## Work order
Your answer must be only the lines below from the one containing "ring tip: (294, 128)" through the one containing "middle dip: (510, 359)", copied exactly, with the pictures left out.

## Data shown
****************************************

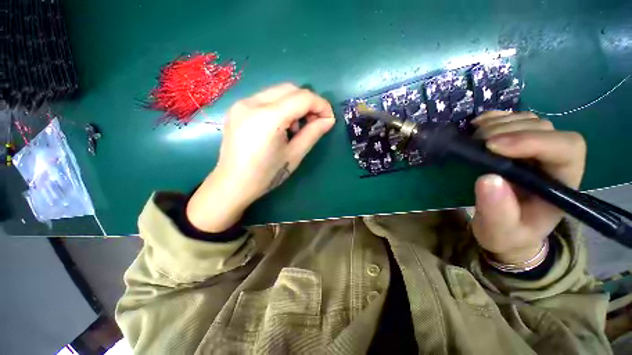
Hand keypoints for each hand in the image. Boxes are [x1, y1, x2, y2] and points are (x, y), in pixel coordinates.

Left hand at [187, 83, 335, 231]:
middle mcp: (252, 102)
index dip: (321, 105)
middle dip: (308, 103)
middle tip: (314, 122)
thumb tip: (328, 120)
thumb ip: (313, 133)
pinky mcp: (237, 108)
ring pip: (278, 92)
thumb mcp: (294, 155)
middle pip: (290, 89)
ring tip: (294, 128)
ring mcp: (242, 103)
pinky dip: (280, 107)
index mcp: (267, 118)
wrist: (232, 184)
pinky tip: (280, 126)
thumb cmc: (266, 175)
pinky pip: (266, 98)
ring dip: (294, 104)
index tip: (329, 119)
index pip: (303, 98)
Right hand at [470, 111, 585, 264]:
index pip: (566, 148)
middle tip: (476, 144)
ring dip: (497, 123)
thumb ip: (498, 212)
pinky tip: (477, 125)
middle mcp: (554, 160)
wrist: (506, 229)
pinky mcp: (516, 144)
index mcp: (561, 183)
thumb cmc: (508, 234)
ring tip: (474, 138)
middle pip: (543, 128)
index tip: (492, 147)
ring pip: (527, 119)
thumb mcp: (500, 231)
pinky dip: (492, 118)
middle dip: (508, 131)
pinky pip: (510, 119)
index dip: (533, 140)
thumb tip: (487, 179)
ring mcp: (535, 149)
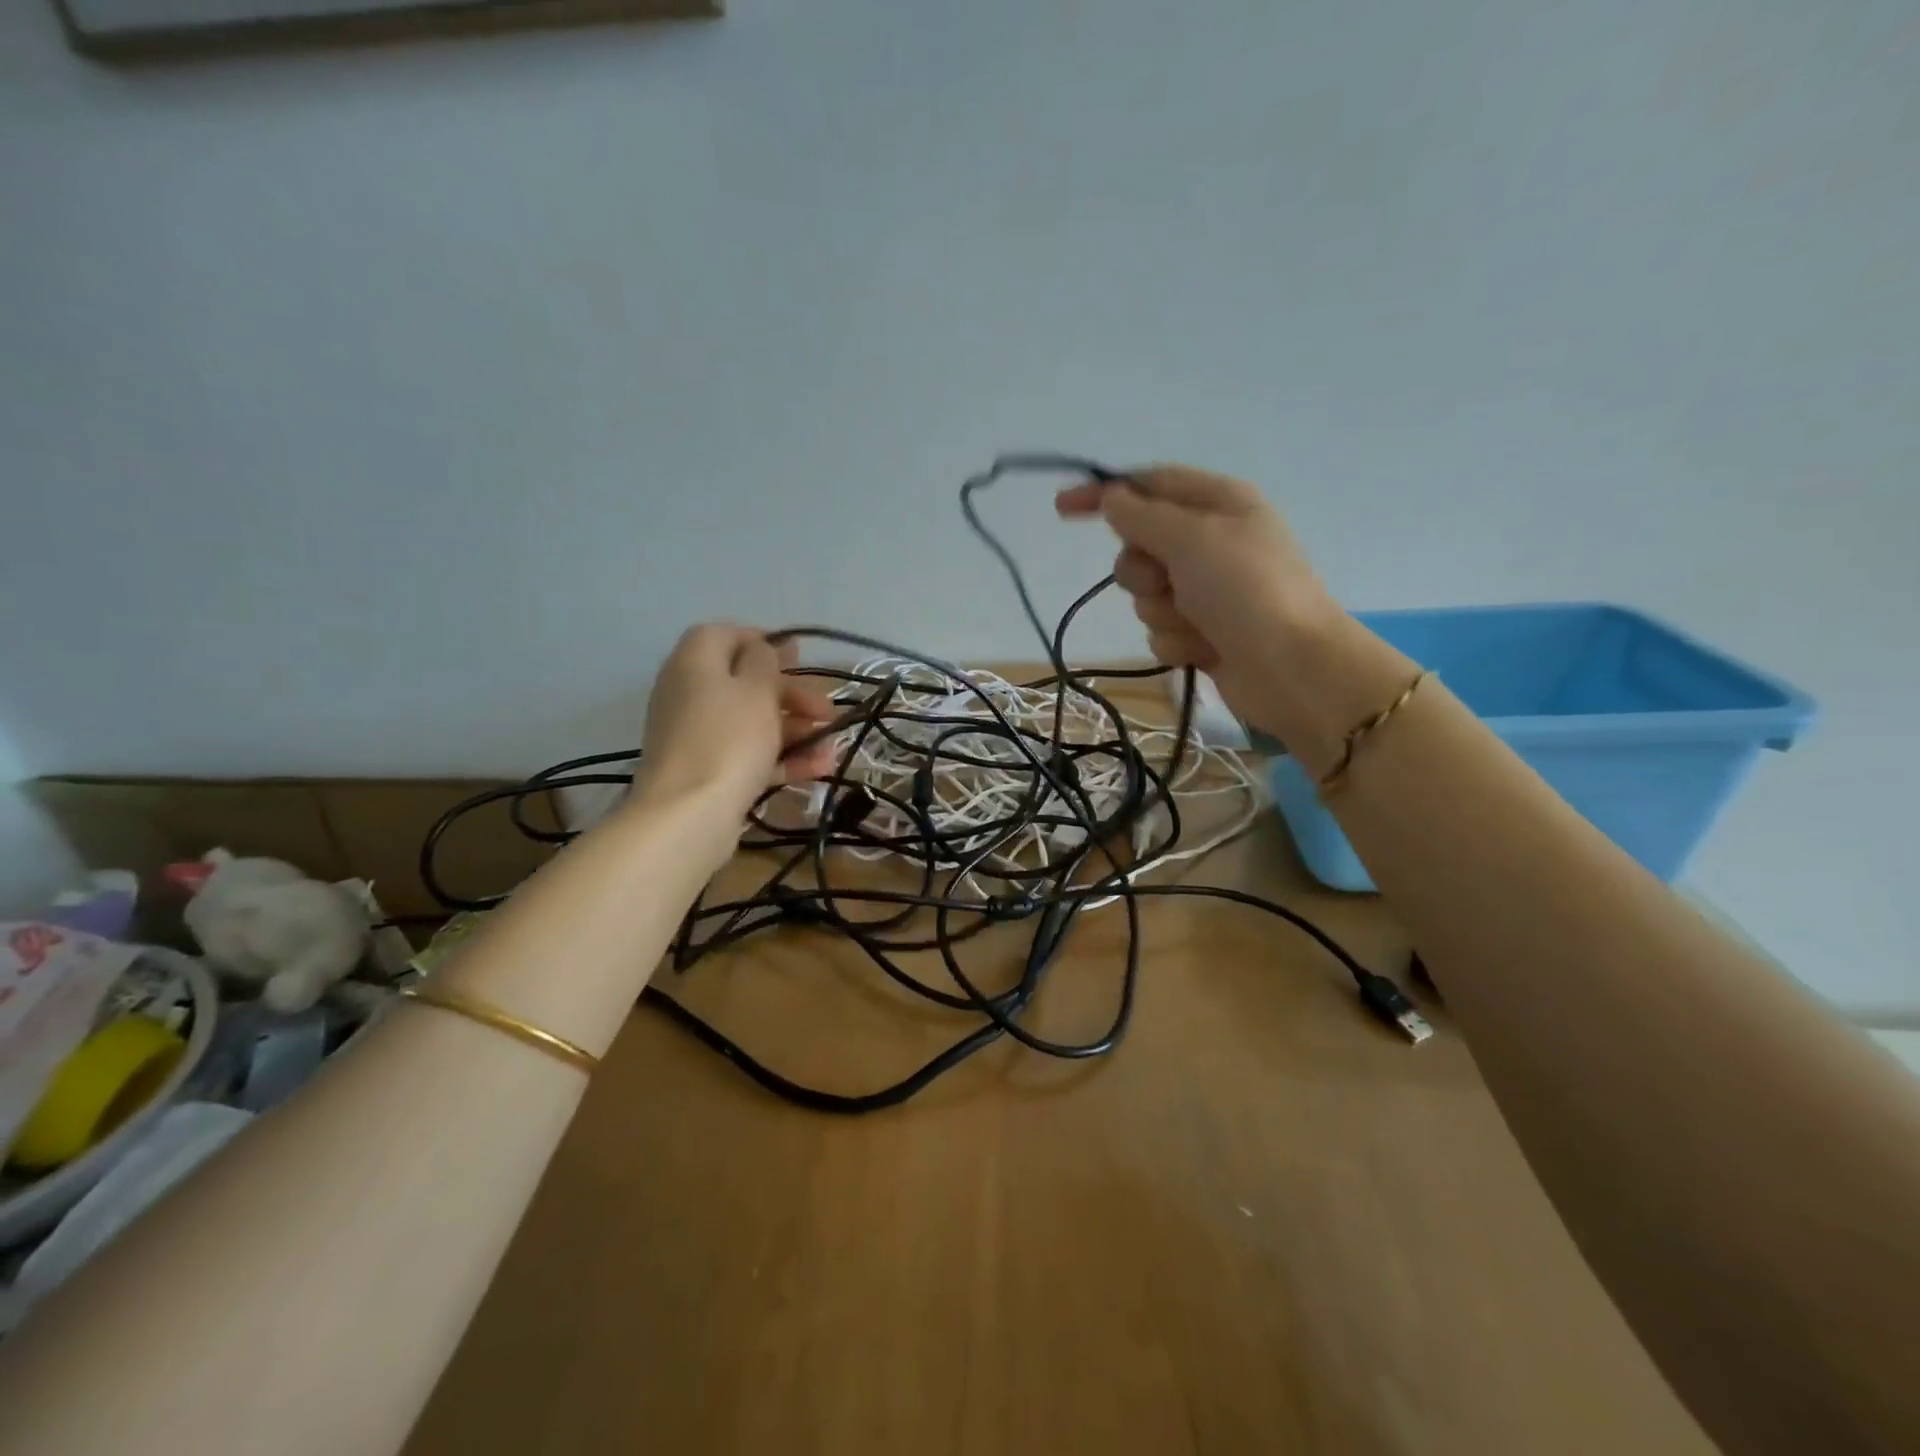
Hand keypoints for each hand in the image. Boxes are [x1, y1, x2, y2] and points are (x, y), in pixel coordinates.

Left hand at [633, 624, 837, 815]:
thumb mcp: (756, 689)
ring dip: (795, 730)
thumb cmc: (728, 739)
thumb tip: (762, 648)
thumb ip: (764, 661)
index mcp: (694, 663)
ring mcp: (697, 736)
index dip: (762, 641)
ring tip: (832, 745)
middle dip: (792, 695)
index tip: (798, 658)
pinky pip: (748, 755)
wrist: (688, 815)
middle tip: (826, 710)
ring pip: (752, 722)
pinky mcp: (707, 772)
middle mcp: (689, 693)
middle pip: (745, 682)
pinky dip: (782, 758)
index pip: (724, 634)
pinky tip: (819, 768)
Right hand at [1055, 466, 1344, 734]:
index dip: (1104, 494)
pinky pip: (1161, 630)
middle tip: (1168, 582)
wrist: (1292, 669)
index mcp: (1218, 503)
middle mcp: (1211, 543)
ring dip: (1162, 611)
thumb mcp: (1191, 538)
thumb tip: (1112, 498)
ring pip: (1146, 594)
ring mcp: (1207, 591)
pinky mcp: (1203, 632)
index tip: (1062, 509)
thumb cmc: (1246, 590)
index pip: (1148, 486)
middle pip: (1140, 546)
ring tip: (1198, 622)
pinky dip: (1177, 640)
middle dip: (1142, 570)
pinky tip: (1204, 649)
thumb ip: (1142, 515)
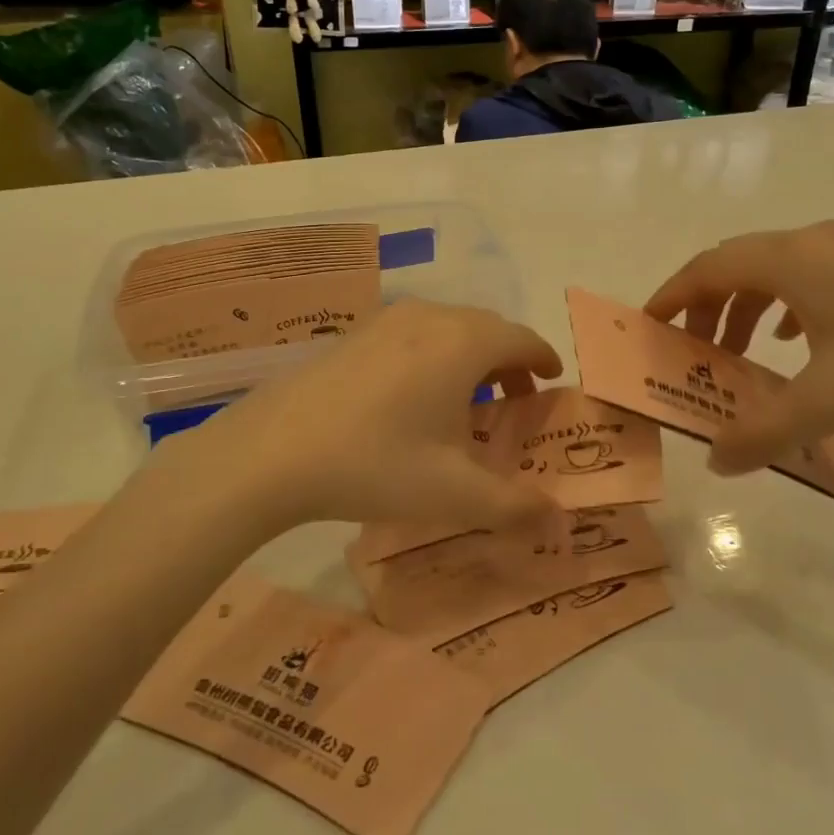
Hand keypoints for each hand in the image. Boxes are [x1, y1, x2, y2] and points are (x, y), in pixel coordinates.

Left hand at [161, 298, 562, 534]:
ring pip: (449, 326)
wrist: (274, 450)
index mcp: (465, 343)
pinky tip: (416, 394)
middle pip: (488, 328)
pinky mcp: (356, 332)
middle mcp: (432, 317)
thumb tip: (558, 517)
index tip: (552, 378)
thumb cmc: (377, 464)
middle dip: (510, 359)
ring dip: (471, 355)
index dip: (544, 358)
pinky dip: (435, 352)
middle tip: (516, 399)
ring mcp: (388, 320)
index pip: (522, 339)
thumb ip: (515, 506)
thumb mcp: (455, 494)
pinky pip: (415, 332)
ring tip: (468, 398)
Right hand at [645, 221, 833, 473]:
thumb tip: (716, 463)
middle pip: (735, 265)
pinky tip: (799, 342)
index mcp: (790, 260)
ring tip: (741, 354)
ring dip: (745, 309)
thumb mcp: (832, 401)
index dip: (670, 296)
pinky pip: (810, 276)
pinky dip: (785, 306)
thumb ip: (765, 433)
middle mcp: (813, 241)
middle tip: (692, 353)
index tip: (648, 327)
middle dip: (704, 308)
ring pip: (774, 270)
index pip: (707, 269)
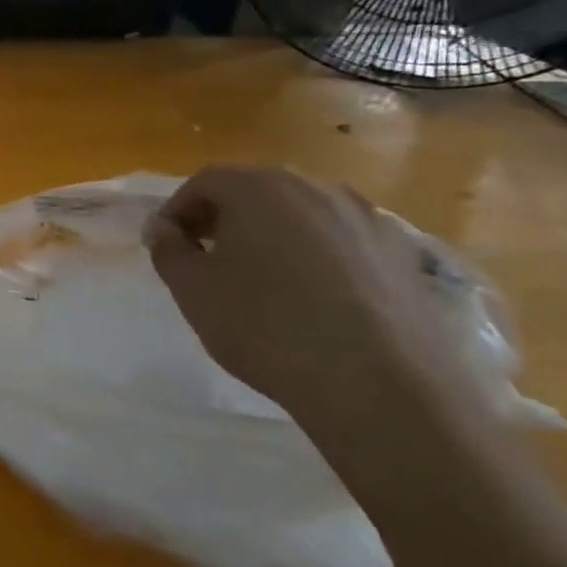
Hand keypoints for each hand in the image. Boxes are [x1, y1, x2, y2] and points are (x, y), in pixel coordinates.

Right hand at [144, 165, 486, 455]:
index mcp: (260, 188)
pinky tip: (314, 299)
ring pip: (303, 214)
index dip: (178, 209)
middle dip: (226, 218)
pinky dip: (318, 256)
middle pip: (257, 191)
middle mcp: (316, 188)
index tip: (167, 244)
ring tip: (262, 280)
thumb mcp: (193, 289)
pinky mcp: (404, 254)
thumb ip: (168, 249)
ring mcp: (368, 218)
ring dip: (274, 235)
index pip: (205, 182)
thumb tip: (162, 227)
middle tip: (208, 258)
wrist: (379, 384)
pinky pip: (343, 241)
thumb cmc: (265, 326)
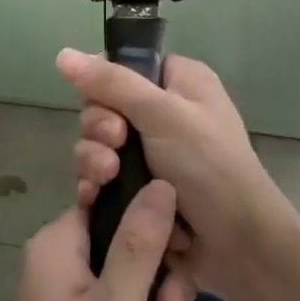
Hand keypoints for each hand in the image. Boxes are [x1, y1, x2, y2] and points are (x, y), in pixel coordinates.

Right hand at [59, 48, 293, 300]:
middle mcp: (164, 113)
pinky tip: (93, 198)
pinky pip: (102, 179)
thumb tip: (61, 53)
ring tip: (108, 178)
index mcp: (178, 82)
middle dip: (100, 129)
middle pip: (104, 107)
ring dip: (95, 161)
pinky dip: (95, 186)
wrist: (238, 247)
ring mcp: (151, 154)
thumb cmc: (209, 166)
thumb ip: (111, 83)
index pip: (123, 66)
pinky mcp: (139, 191)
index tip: (104, 104)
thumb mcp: (162, 114)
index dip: (103, 84)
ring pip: (99, 145)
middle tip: (115, 146)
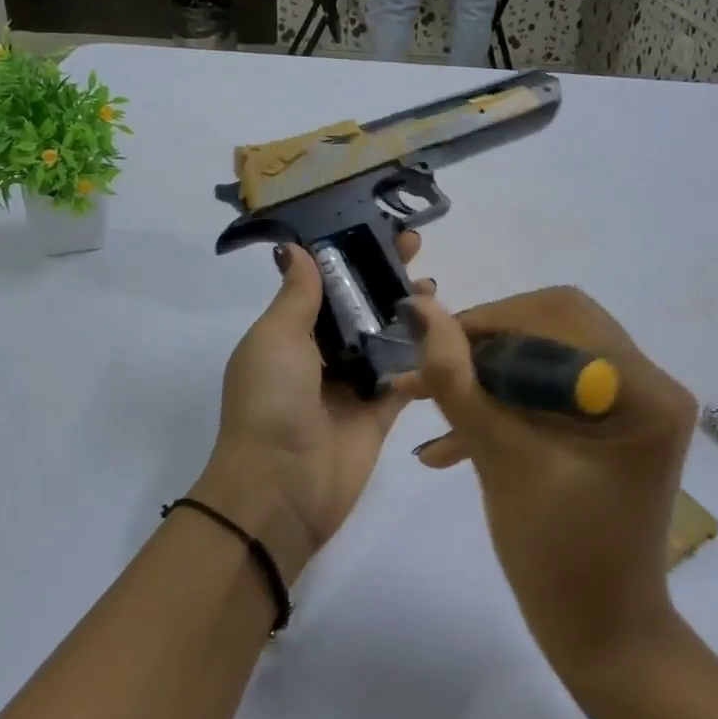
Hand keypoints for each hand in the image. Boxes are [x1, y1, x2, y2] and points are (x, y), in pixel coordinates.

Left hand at [190, 236, 430, 585]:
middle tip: (416, 249)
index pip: (323, 286)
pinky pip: (405, 377)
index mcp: (288, 336)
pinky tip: (446, 330)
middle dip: (383, 280)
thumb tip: (296, 248)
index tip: (376, 232)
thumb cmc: (271, 401)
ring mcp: (351, 386)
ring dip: (407, 314)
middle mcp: (320, 357)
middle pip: (358, 309)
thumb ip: (297, 295)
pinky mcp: (380, 413)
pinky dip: (422, 357)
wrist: (282, 486)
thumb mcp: (276, 337)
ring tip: (433, 286)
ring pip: (385, 340)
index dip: (348, 258)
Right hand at [395, 288, 698, 678]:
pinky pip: (550, 396)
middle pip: (554, 330)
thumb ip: (458, 381)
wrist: (599, 637)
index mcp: (643, 390)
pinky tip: (447, 444)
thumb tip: (420, 311)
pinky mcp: (609, 429)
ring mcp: (631, 407)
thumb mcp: (501, 460)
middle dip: (484, 349)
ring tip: (419, 401)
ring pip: (544, 362)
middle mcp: (649, 385)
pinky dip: (502, 408)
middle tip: (428, 370)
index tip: (430, 343)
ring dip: (485, 379)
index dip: (490, 321)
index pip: (561, 316)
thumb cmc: (558, 557)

****************************************

## Answer to this exercise
ring tip: (294, 128)
ring mcp: (242, 103)
pinky dip: (280, 107)
index mcp: (267, 118)
wrist: (232, 184)
pinky tip: (280, 126)
thumb cmc: (266, 175)
pinky pip: (266, 98)
ring dip: (294, 104)
index tip: (329, 119)
index pip: (303, 98)
Right hand at [470, 111, 585, 264]:
index pip: (566, 148)
middle tip: (476, 144)
ring dip: (497, 123)
thumb ip: (498, 212)
pinky tip: (477, 125)
middle mcp: (554, 160)
wrist: (506, 229)
pinky mcp: (516, 144)
index mcp: (561, 183)
thumb cmc: (508, 234)
ring tip: (474, 138)
middle pip: (543, 128)
index tip: (492, 147)
ring pip: (527, 119)
thumb mcp: (500, 231)
pinky dip: (492, 118)
middle dip: (508, 131)
pinky pip: (510, 119)
index dip: (533, 140)
thumb tip: (487, 179)
ring mcp: (535, 149)
Hand keypoints for each hand in the image. Boxes are [x1, y1, x2, y2] and points are (x, y), in pixel coordinates.

Left hand at [633, 624, 837, 815]:
thumb mcp: (756, 689)
ring dip: (795, 730)
thumb cmc: (728, 739)
thumb tip: (762, 648)
thumb ip: (764, 661)
index mcp: (694, 663)
ring mcp: (697, 736)
index dip: (762, 641)
ring tip: (832, 745)
middle dip: (792, 695)
index tip: (798, 658)
pinky pip: (748, 755)
wrist: (688, 815)
middle tip: (826, 710)
ring pip: (752, 722)
pinky mcp: (707, 772)
middle mcp: (689, 693)
middle pip: (745, 682)
pinky dip: (782, 758)
index pip: (724, 634)
pinky tip: (819, 768)
Right hand at [1055, 466, 1344, 734]:
index dip: (1104, 494)
pinky pip: (1161, 630)
middle tip: (1168, 582)
wrist: (1292, 669)
index mcp: (1218, 503)
middle mcp: (1211, 543)
ring dip: (1162, 611)
thumb mcp: (1191, 538)
thumb tip: (1112, 498)
ring pip: (1146, 594)
ring mcp: (1207, 591)
pinky mcp: (1203, 632)
index tip: (1062, 509)
thumb cmc: (1246, 590)
index pip: (1148, 486)
middle pip: (1140, 546)
ring tip: (1198, 622)
pinky dip: (1177, 640)
middle dip: (1142, 570)
pinky tip: (1204, 649)
thumb ip: (1142, 515)
Hand keypoints for each hand in the image. Boxes are [x1, y1, x2, y2] and points are (x, y), in pixel coordinates.

Left hand at [161, 298, 562, 534]:
ring pip: (449, 326)
wrist: (274, 450)
index mcp: (465, 343)
pinky tip: (416, 394)
middle pip: (488, 328)
pinky mcp: (356, 332)
middle mcp: (432, 317)
thumb tip: (558, 517)
index tip: (552, 378)
thumb cmc: (377, 464)
middle dip: (510, 359)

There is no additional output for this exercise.